À présent, le vent était plus fort et, quand aucune voiture ne passait, Robert entendait le Bois Noir qui grondait doucement. Sur la crête, loin derrière les Bouvier, la forêt de pins ondulait, parcourue d'un long frisson clair chaque fois qu'un coup de vent plus fort sautait la montagne.
- Alors, petit, qu'est-ce que tu fais, tu bâilles à la lune!
Le patron venait de tourner l'angle de la maison. Robert sursauta et se retourna. Le patron quittait déjà sa veste et la pendait au timon de la charrette en ajoutant:
- Tu cavales comme un lapin pour grimper, et ici, tu piques un roupillon aussitôt que je tourne les talons. C'est pas du boulot sérieux, ça!... Il paraît qu'il y a une brouette dans le cabanon, là-bas au bout, file la chercher!
Robert quitta sa veste, lui aussi, et courut au cabanon. De là, il aperçut la cime d'un arbre dépassant le pré en pente qui file vers l'est, et il pensa que ce devait être le tilleul des Ferry. En allant jusqu'au milieu du pré, il pourrait sans doute découvrir la ferme. Cependant, il empoigna la brouette et revint en courant.
Le patron avait déchargé les outils et enfilé ses bottes.
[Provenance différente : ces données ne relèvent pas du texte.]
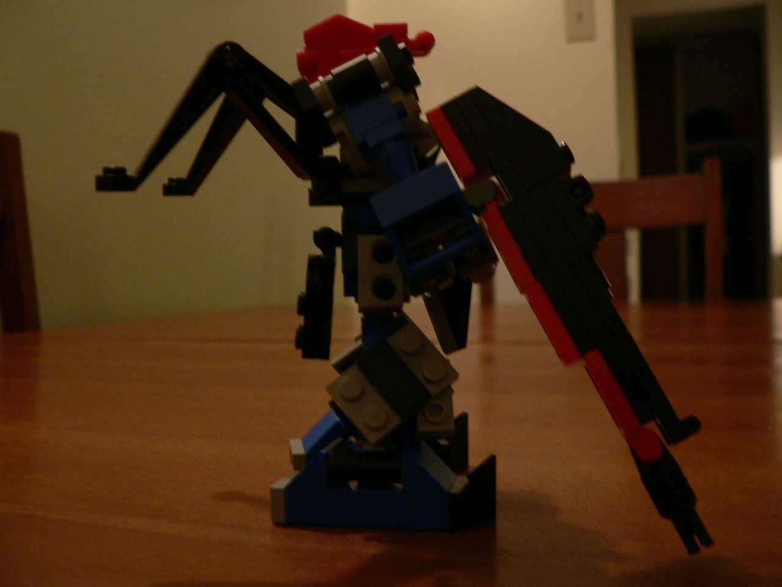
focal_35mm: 36
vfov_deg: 39.7
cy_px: 294
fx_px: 813
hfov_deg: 51.4
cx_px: 391
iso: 200
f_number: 2.8
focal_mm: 6.1
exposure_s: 1/6
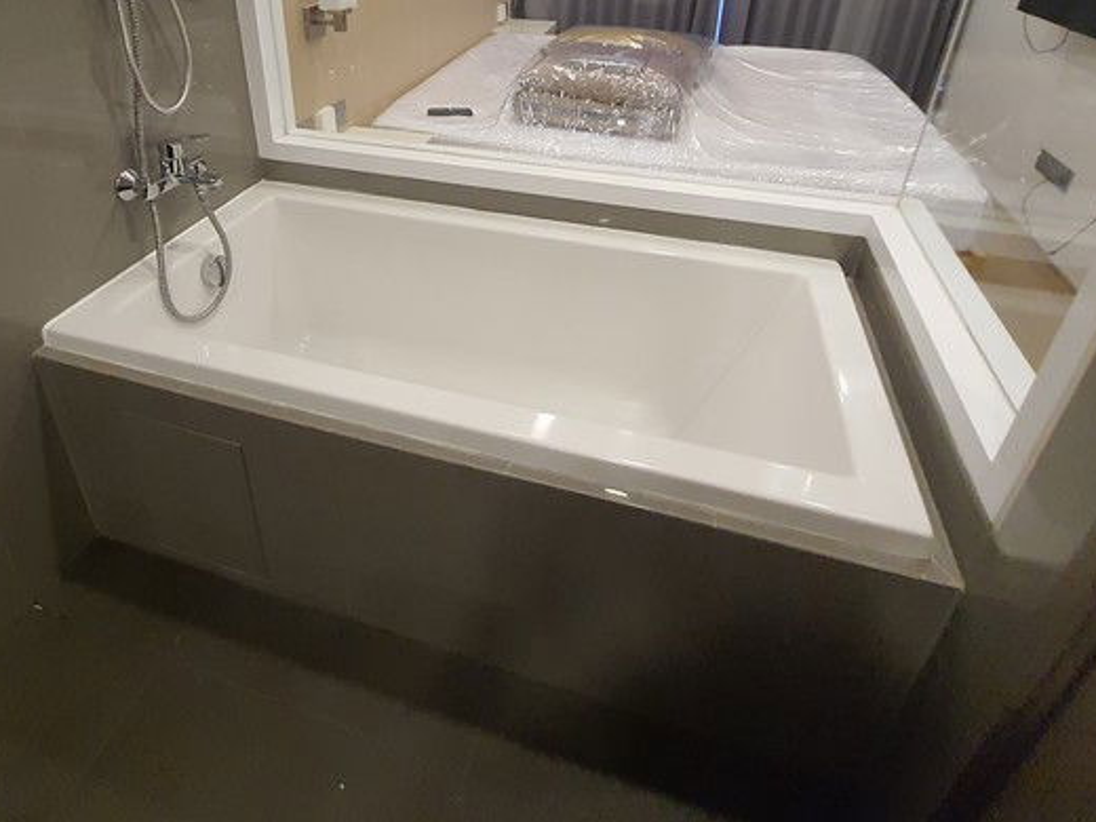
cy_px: 242
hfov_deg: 80.9
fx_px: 633
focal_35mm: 20
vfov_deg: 63.4
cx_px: 447
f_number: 2.2
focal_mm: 1.74
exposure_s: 1/50
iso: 400
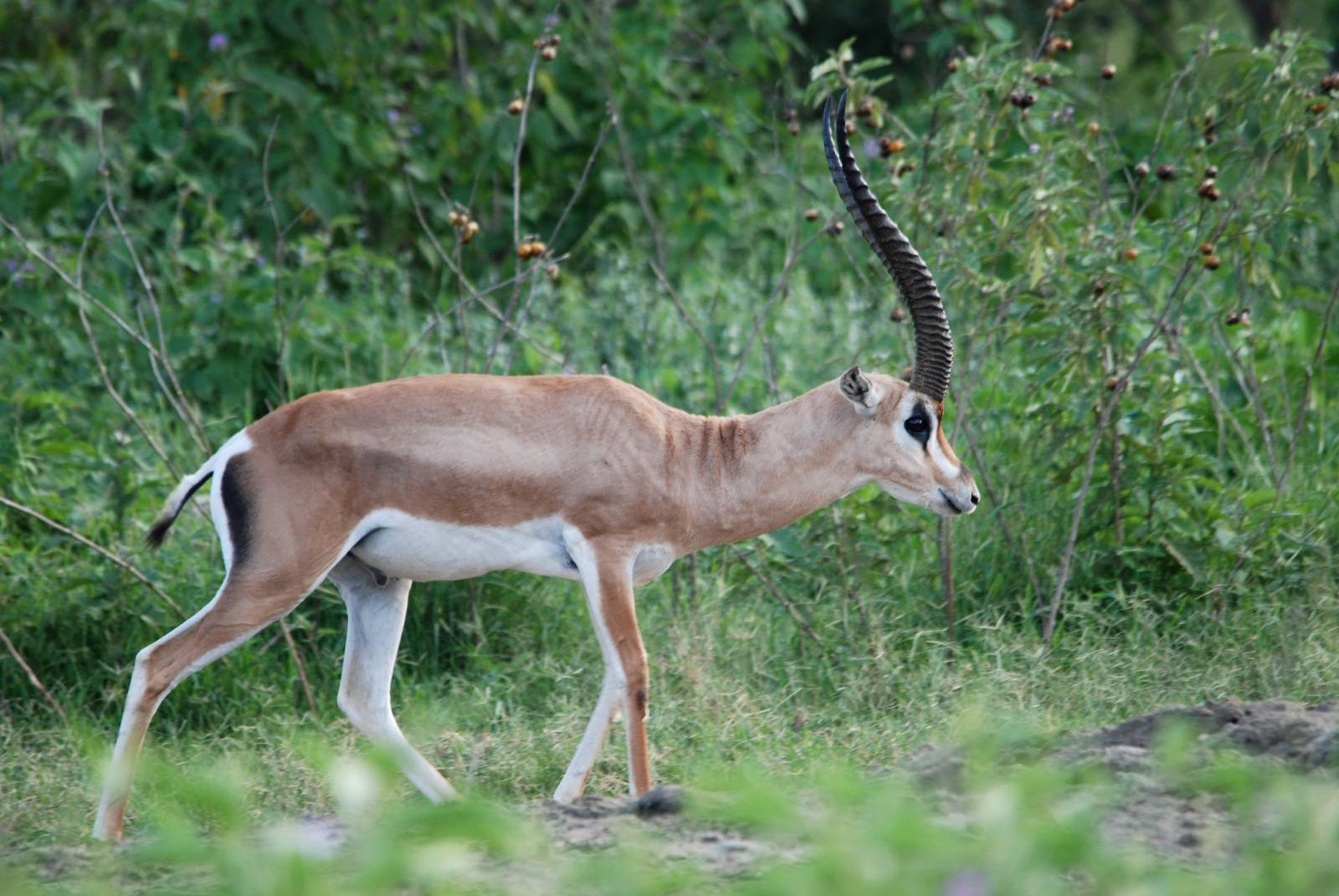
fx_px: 27929
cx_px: 670
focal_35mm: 750
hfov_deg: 2.7
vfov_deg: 1.8
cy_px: 448
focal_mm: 500
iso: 400
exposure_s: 1/160
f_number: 6.3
- Je vais descendre, dit-il. On va placer le grand tuyau pour siphonner la flotte. Ensuite, je te passerai toute la saloperie. Tu chargeras la brouette et tu iras la vider là-bas, en dessous du noyer.
Une fois le tuyau déroulé dans le pré en contrebas, l'eau boueuse se mit à couler. Robert la regardait serpenter entre les touffes d'herbe maigre. De longs filaments verdâtres arrivaient aussi, flasques et gluants. Des larves semblables à des grillons mal finis, à demi paralysées, se traînaient sur la terre trempée.
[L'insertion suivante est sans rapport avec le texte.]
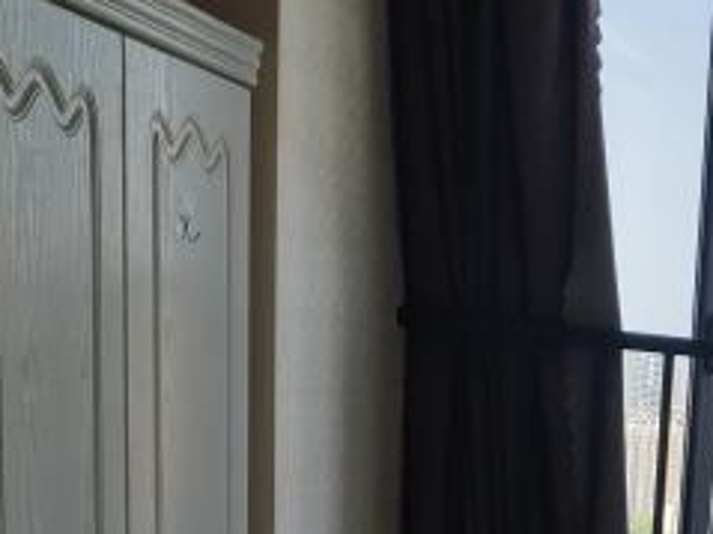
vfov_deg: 16.8
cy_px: 868
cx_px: 892
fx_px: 1585
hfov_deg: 22.9
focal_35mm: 77
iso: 56
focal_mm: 4.76
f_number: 1.79
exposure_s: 1/908
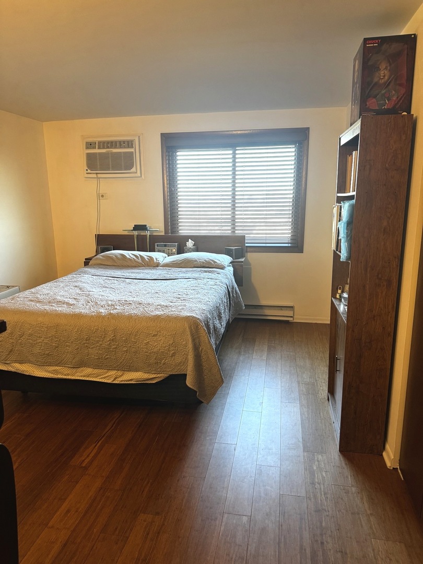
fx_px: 391
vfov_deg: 71.6
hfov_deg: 56.8
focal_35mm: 24
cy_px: 282
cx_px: 212
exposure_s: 1/60
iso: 250
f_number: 1.78
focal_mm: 6.76
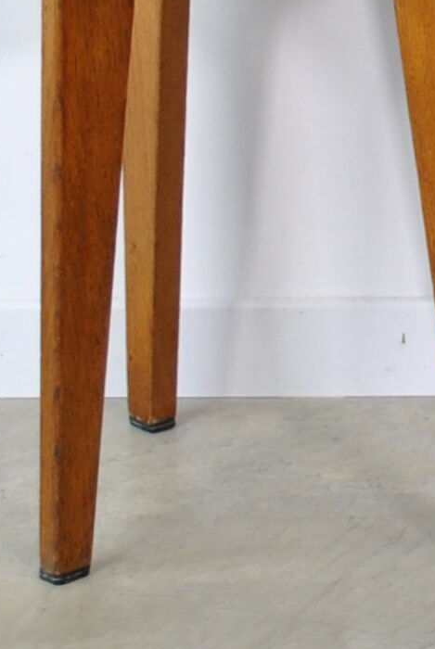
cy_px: -393
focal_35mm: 199
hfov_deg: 6.7
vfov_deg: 9.9
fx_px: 3594
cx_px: 847
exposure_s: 1/50
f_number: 4.5
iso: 200
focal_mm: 24
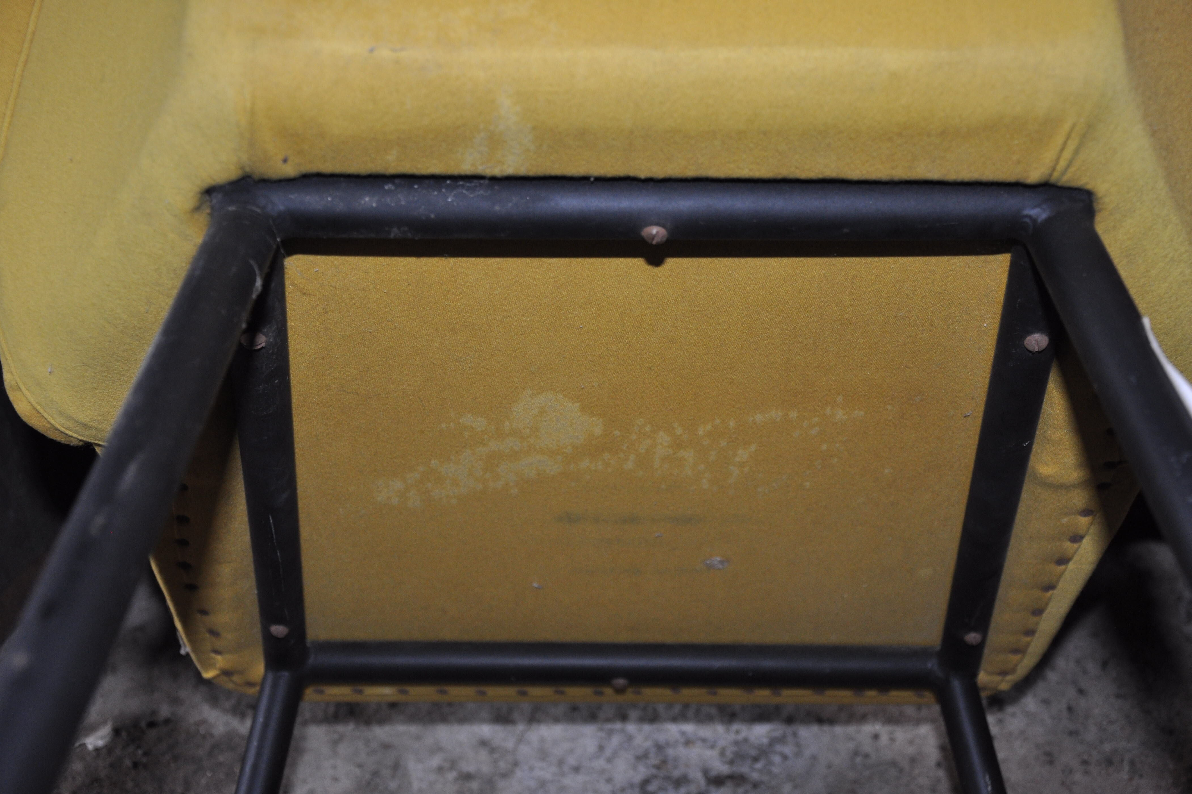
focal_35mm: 46
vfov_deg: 29.2
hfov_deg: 42.7
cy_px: 398
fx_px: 1523
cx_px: 609
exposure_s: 1/60
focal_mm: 30
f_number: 4.2
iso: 500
- Ça coule? cria le patron depuis le bassin.
- Oui, ça va bien.
- Alors, remonte!
Robert grimpa et le travail commença. À grands coups de trident le patron arrachait les mottes de tiges souples et de racines qu'il lançait sur le rebord. L'eau et la vase ruisselaient.
- Tu parles d'une filasse, et ça pue, en plus de ça!
Une odeur lourde de pourriture montait du bassin, mais le vent, de plus en plus fort, l'emportait. Robert chargeait la brouette et allait la vider sous le noyer, dans un fossé. À plusieurs reprises, il vit des têtards collés aux herbes et tournant leur ventre gris aux reflets de nacre. Les corps palpitaient, les bouches s'ouvraient, parfois une queue se décollait, battant la vase où la bête entière finissait par s'enfoncer.
Robert découvrit une vieille boîte de conserve au pied d'un mur. Il secoua la rouille et ramassa quelques têtards puis, posant sa boîte dans la brouette, il revint au bassin.